-- Objective --
Put each line of the listing below into a Markdown table with the columns Row and Line, numbering the rows and skipping blank lines. Leave the pictures out of the answer.

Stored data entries
--- --- ---

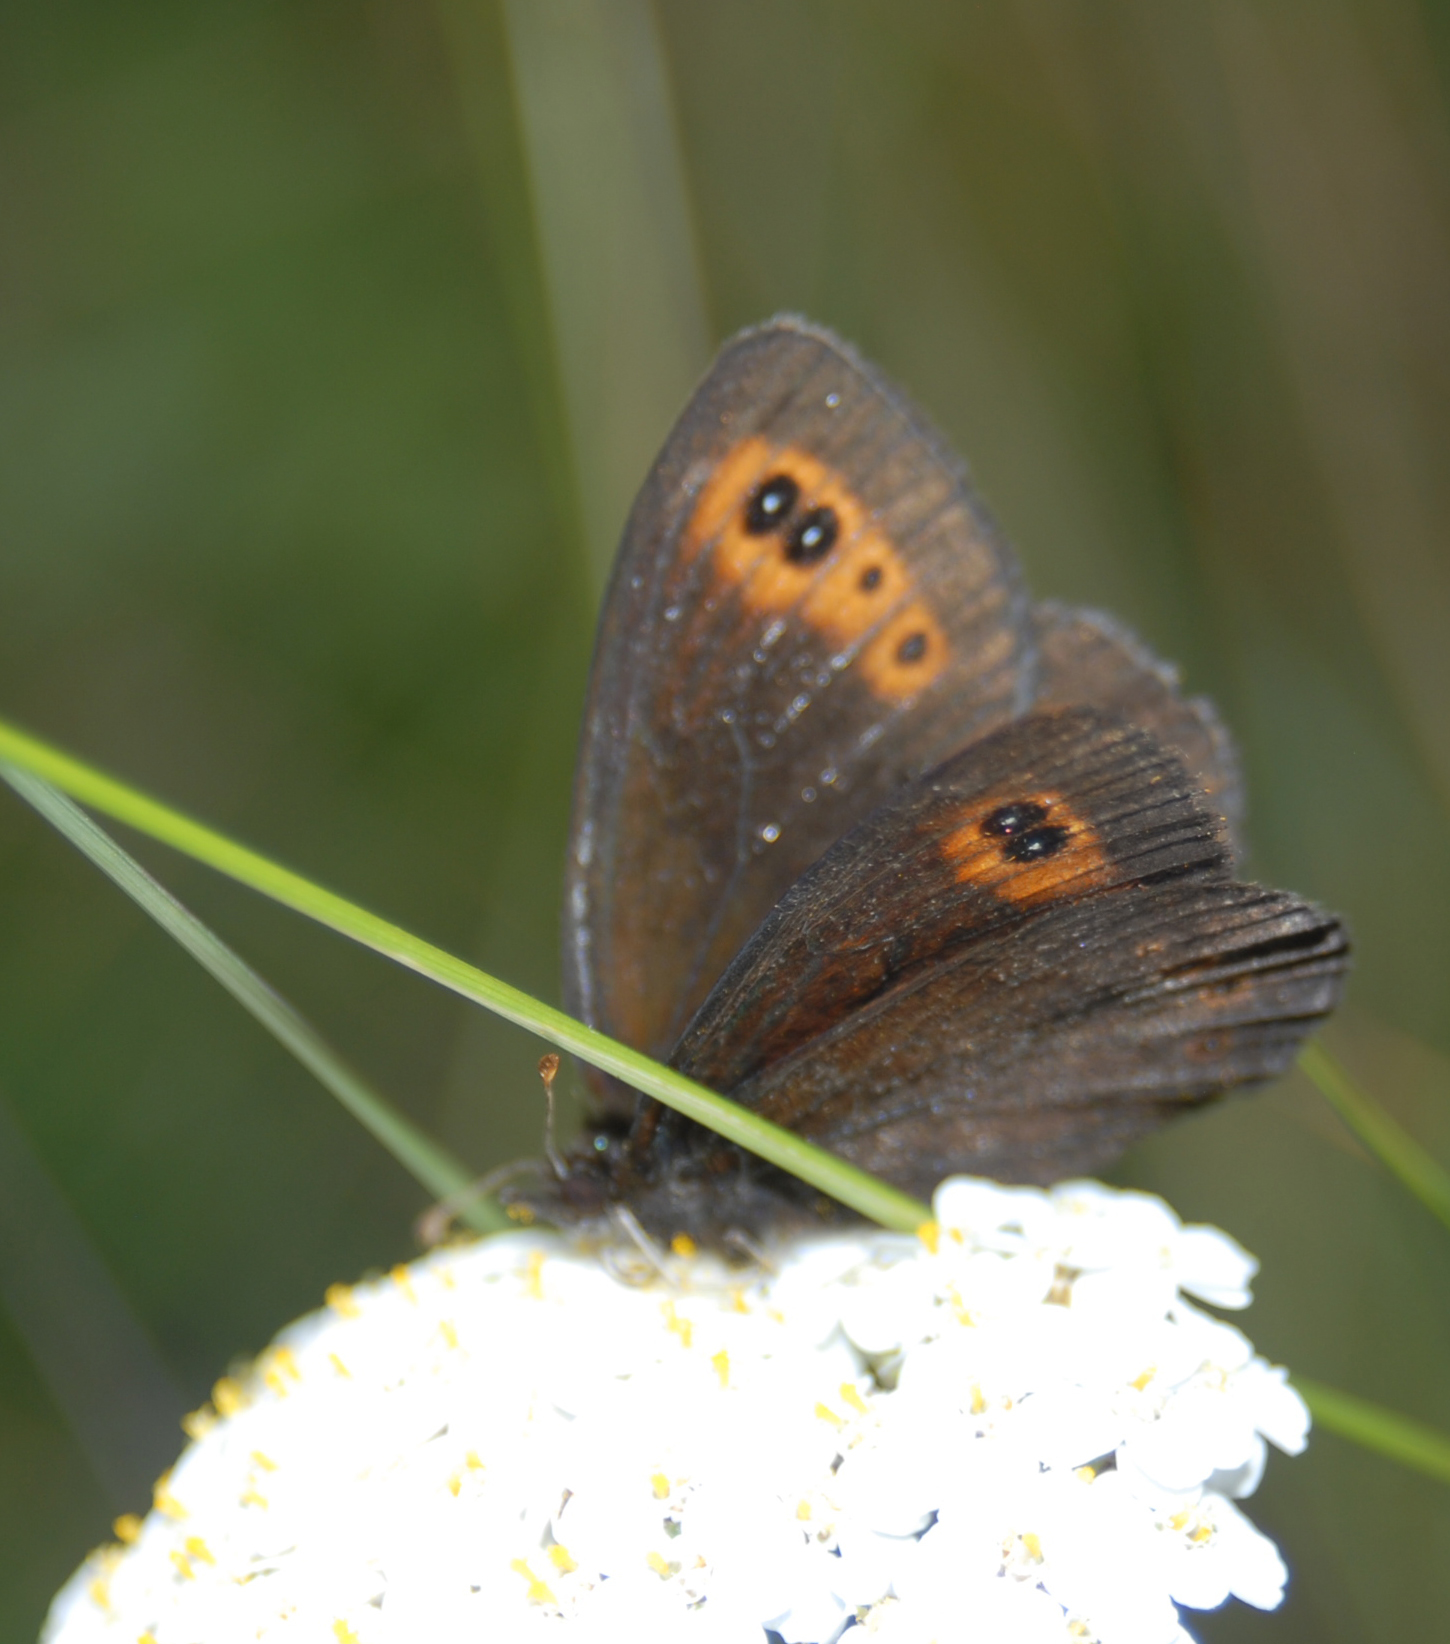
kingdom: Animalia
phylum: Arthropoda
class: Insecta
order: Lepidoptera
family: Nymphalidae
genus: Erebia
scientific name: Erebia epipsodea
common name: Common alpine
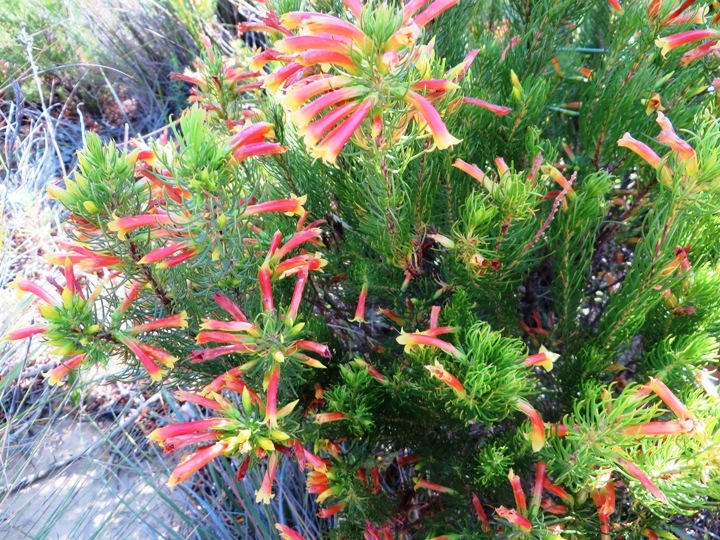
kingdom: Plantae
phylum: Tracheophyta
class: Magnoliopsida
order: Ericales
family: Ericaceae
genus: Erica
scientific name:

--- --- ---

-- Task result --
| Row | Line |
|---|---|
| 1 | kingdom: Animalia |
| 2 | phylum: Arthropoda |
| 3 | class: Insecta |
| 4 | order: Lepidoptera |
| 5 | family: Nymphalidae |
| 6 | genus: Erebia |
| 7 | scientific name: Erebia epipsodea |
| 8 | common name: Common alpine |
| 9 | kingdom: Plantae |
| 10 | phylum: Tracheophyta |
| 11 | class: Magnoliopsida |
| 12 | order: Ericales |
| 13 | family: Ericaceae |
| 14 | genus: Erica |
| 15 | scientific name: |